Spurge and Purslane are considered weeds because they are invasive and can quickly spread throughout an area. They often outcompete other plants for nutrients and resources, which can lead to a decline in biodiversity. Additionally, they can be difficult to control, which can be frustrating for homeowners and gardeners.

The impact of Spurge and Purslane on the environment

The impact of Spurge and Purslane on the environment can be significant. These plants can outcompete native plants for resources, which can lead to a decline in biodiversity. Additionally, they can alter the soil chemistry and contribute to soil erosion. They can also impact wildlife by altering their habitats and food sources.

Spurge and Purslane on the environment


In conclusion, while spurge and purslane may both be common weeds found in lawns and gardens, they have distinct differences in appearance, growth habits, and uses. Spurge is a low-growing, branching weed with milky sap that can cause skin irritation, while purslane has succulent leaves and stems that are edible and even considered a superfood.

When it comes to controlling these weeds, prevention is key. Maintaining healthy soil and properly watering your plants can help prevent weed growth.
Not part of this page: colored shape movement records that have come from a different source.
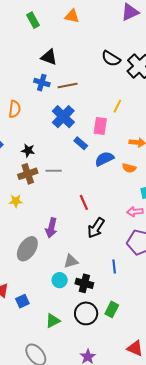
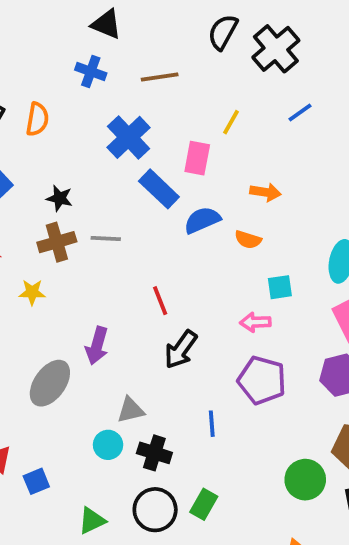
black semicircle: (111, 59) -> (223, 32), turned 84
brown line: (68, 86) -> (160, 77), moved
blue rectangle: (81, 143) -> (159, 189), size x1.5

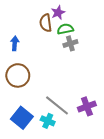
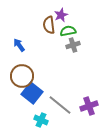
blue arrow: (15, 43) -> (19, 45), turned -40
blue square: (22, 118) -> (32, 93), moved
cyan cross: (48, 121) -> (41, 120), moved

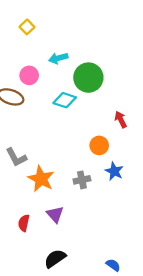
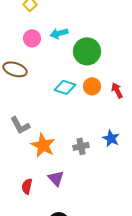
pink circle: (29, 75) -> (32, 38), moved
cyan diamond: (65, 100) -> (65, 87), moved
orange circle: (99, 145) -> (92, 86), moved

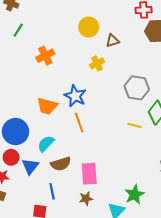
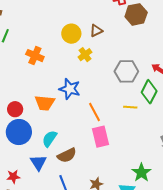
yellow circle: (89, 27) -> (71, 34), moved
orange cross: (45, 56) -> (35, 56), turned -30
orange line: (79, 123) -> (95, 112), moved
red circle: (11, 157) -> (15, 109), moved
pink rectangle: (89, 174) -> (101, 137), moved

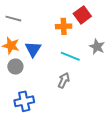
If you do find spurge or purslane in your lawn or garden, hand-pulling or using herbicides labeled for their control can effectively eliminate them.

While these weeds may be a nuisance to some, it’s important to remember that they are also a part of nature and can provide ecological benefits such as soil stabilization and food for pollinators. By understanding the differences between spurge and purslane, we can make informed decisions on how to manage them in our landscapes.

Thank you for reading this article and we hope you found it informative and helpful in your weed management endeavors.

About Tom Reynolds

My name is Tom Reynolds, and I like lawn mowing. When I was a kid, I used to help my dad in cutting grass using a reel mower, now, I have my own 6 different lawn mowers. Keeping my lawn healthy and beautiful gives me satisfaction, and I still enjoy working in my lawn.